O caso aconteceu em 14 de janeiro de 2026 e teve como vítima Julio Cesar Sosa-Celis, um venezuelano que estava dentro da casa no momento da abordagem. Segundo documentos judiciais, Castro perseguia outro homem quando chegou ao imóvel onde Sosa-Celis vivia.
Depois que os homens entraram na residência e tentaram fechar a porta, houve uma confrontação. Foi nesse momento que Castro efetuou um disparo. Sosa-Celis foi atingido na coxa.

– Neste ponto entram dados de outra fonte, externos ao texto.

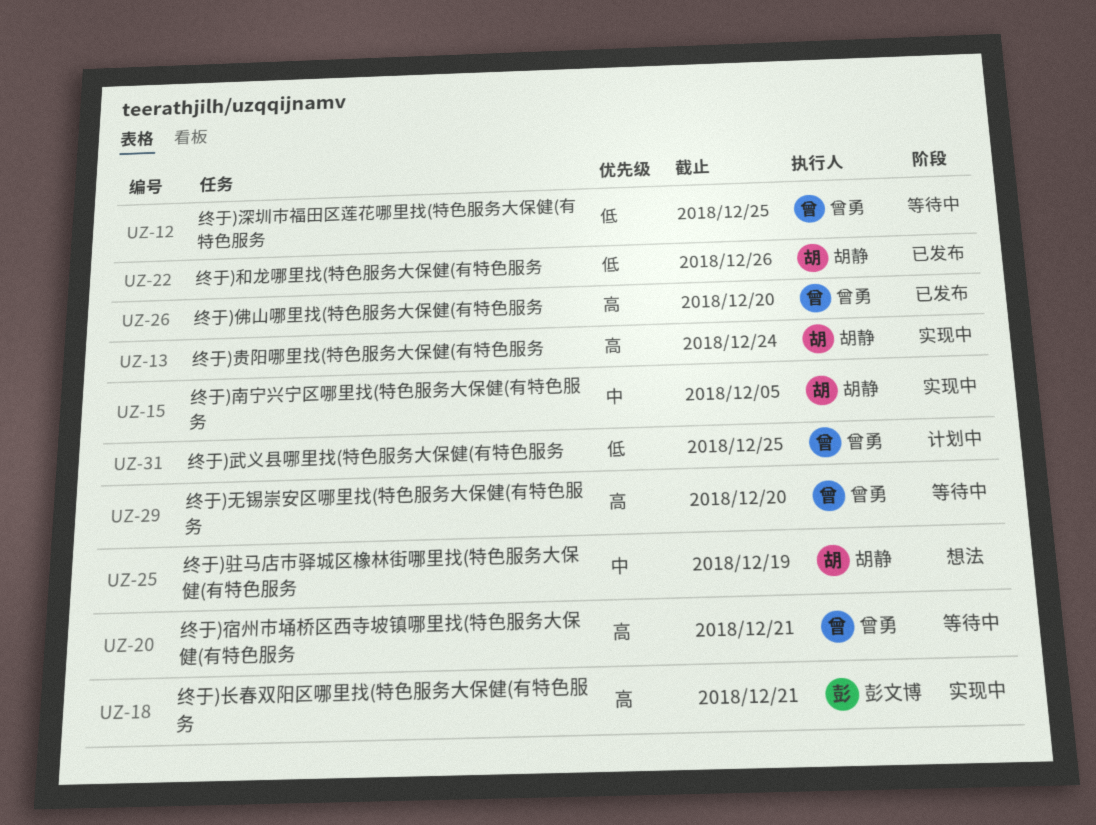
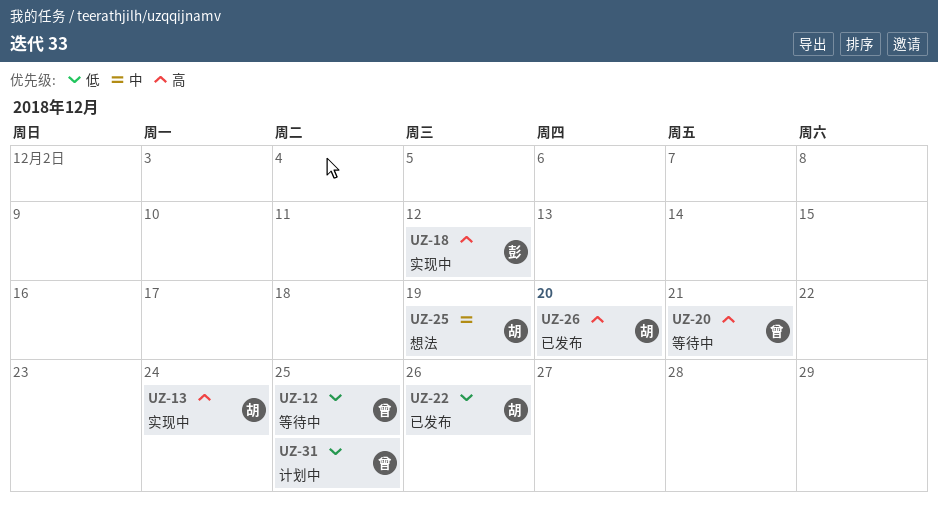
UZ-15: present -> none
UZ-18, due: Dec 21 -> Dec 12
UZ-26, owner: 曾勇 -> 胡静
UZ-29: present -> none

O tiro, porém, não parou ali.
De acordo com as autoridades, o projétil atravessou a porta da frente e paredes internas da residência antes de terminar alojado na parede do quarto de uma criança. Seis pessoas estavam no imóvel naquele momento, entre elas duas crianças. Ninguém além de Sosa-Celis foi atingido.

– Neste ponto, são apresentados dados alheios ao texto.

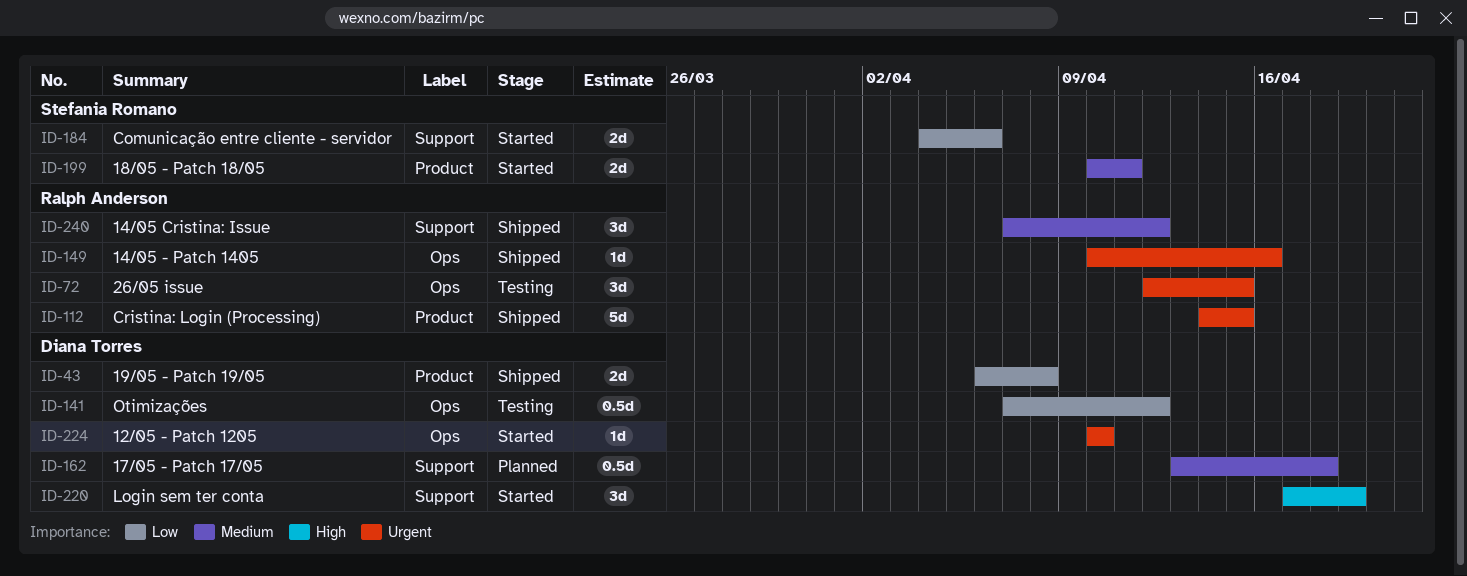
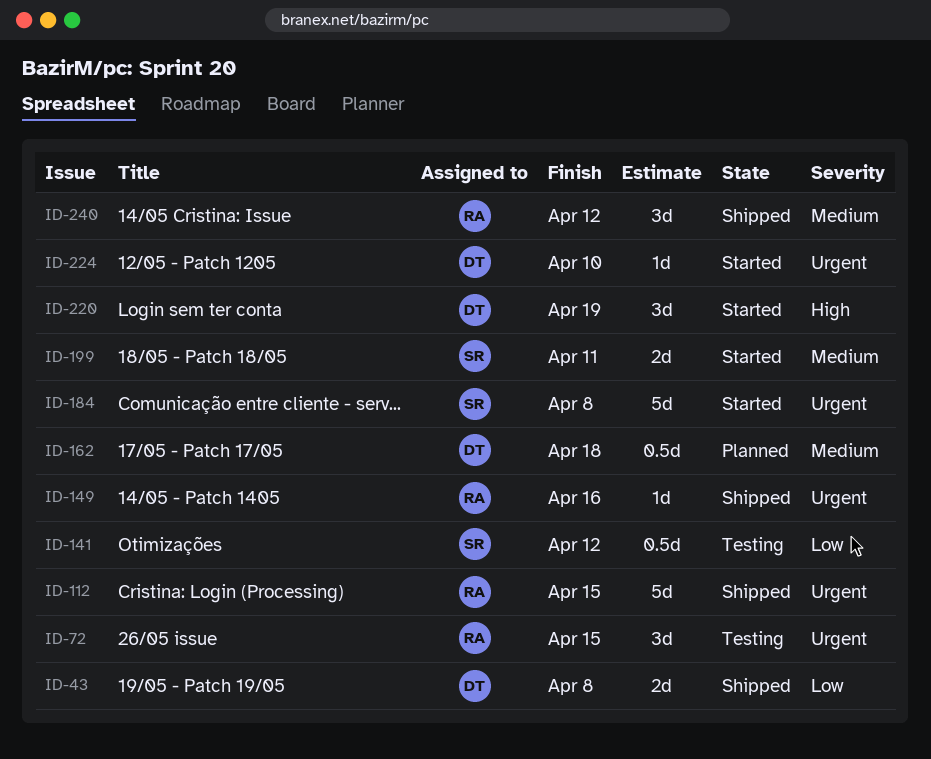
ID-141, owner: Diana Torres -> Stefania Romano
ID-184, priority: Low -> Urgent
ID-184, estimate: 2d -> 5d
ID-184, due: Apr 6 -> Apr 8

Imagens colocaram versão do agente sob suspeita
Após o episódio, Castro afirmou que havia sido atacado por Sosa-Celis e outro homem com uma pá de neve e um cabo de vassoura. A versão apresentada inicialmente pelo agente chegou a resultar em acusações contra os dois homens.
A investigação, no entanto, tomou outro rumo depois que as autoridades analisaram imagens de câmeras de segurança.

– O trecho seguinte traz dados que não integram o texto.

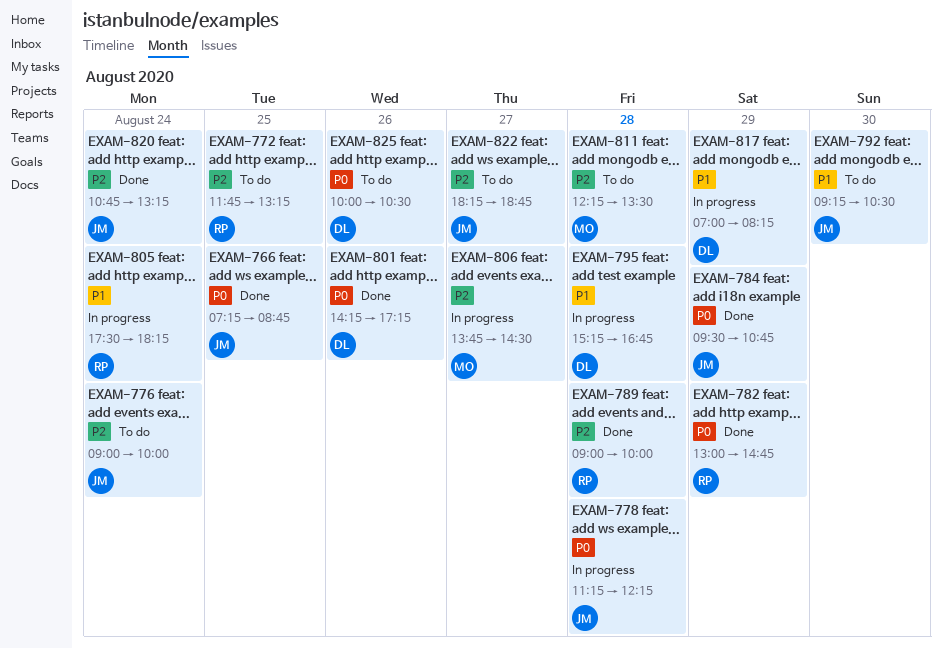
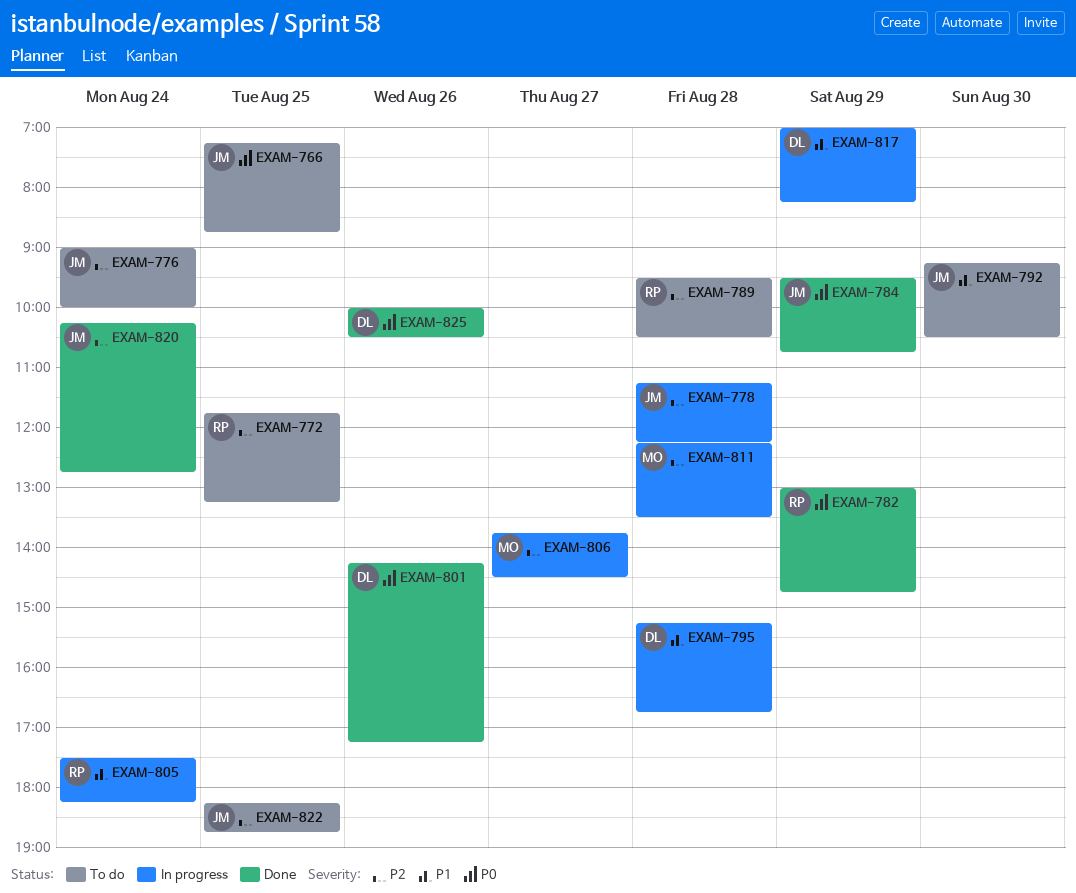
EXAM-766, status: Done -> To do
EXAM-778, priority: P0 -> P2
EXAM-789, status: Done -> To do
EXAM-789, begins: 09:00 -> 09:30
EXAM-789, ends: 10:00 -> 10:30
EXAM-811, status: To do -> In progress
EXAM-820, begins: 10:45 -> 10:15
EXAM-820, ends: 13:15 -> 12:45
EXAM-822, day: Aug 27 -> Aug 25
EXAM-825, status: To do -> Done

Segundo os promotores, as gravações não sustentariam pontos importantes do relato feito pelo agente. As acusações contra Sosa-Celis e o outro homem acabaram sendo retiradas.
O caso então passou a se voltar contra Castro.
Na Justiça estadual de Minnesota, o agente foi acusado de quatro crimes de agressão em segundo grau e de comunicação falsa de crime. Castro foi preso no Texas em maio, mas o caso ganhou também uma disputa envolvendo sua possível extradição para Minnesota.
Acusações federais
No início de setembro, o caso teve um novo desdobramento. Um grande júri federal indiciou Castro por seis acusações relacionadas a declarações falsas feitas a investigadores federais sobre o que teria acontecido naquela noite.
Entre os pontos questionados estão as declarações de que ele teria sido atingido com uma pá e uma vassoura, de que um terceiro homem teria participado da confrontação e de que a luta teria durado aproximadamente três minutos.
As imagens analisadas pelos investigadores indicariam uma situação diferente. A confrontação teria durado cerca de 11 segundos, e Castro estaria de pé quando realizou o disparo, contrariando parte da versão apresentada posteriormente às autoridades.
Ele voltou à custódia federal no Texas em 3 de setembro. O ICE já havia suspendido o agente sem remuneração em fevereiro.
É importante destacar que o indiciamento federal não acusa Castro diretamente pelo ato de ter atirado em Sosa-Celis. As seis acusações federais dizem respeito às supostas declarações falsas fornecidas durante a investigação. O episódio do disparo também é objeto do processo estadual, enquanto autoridades federais analisam possíveis questões relacionadas a direitos civis.
O caso chama atenção não apenas pela atuação de um agente federal durante uma operação migratória, mas também pelas circunstâncias do disparo. A trajetória da bala, que terminou no quarto de uma criança enquanto havia menores dentro da residência, tornou-se um dos elementos centrais da investigação.
Castro tem direito à presunção de inocência e as acusações apresentadas contra ele ainda precisam ser analisadas pela Justiça.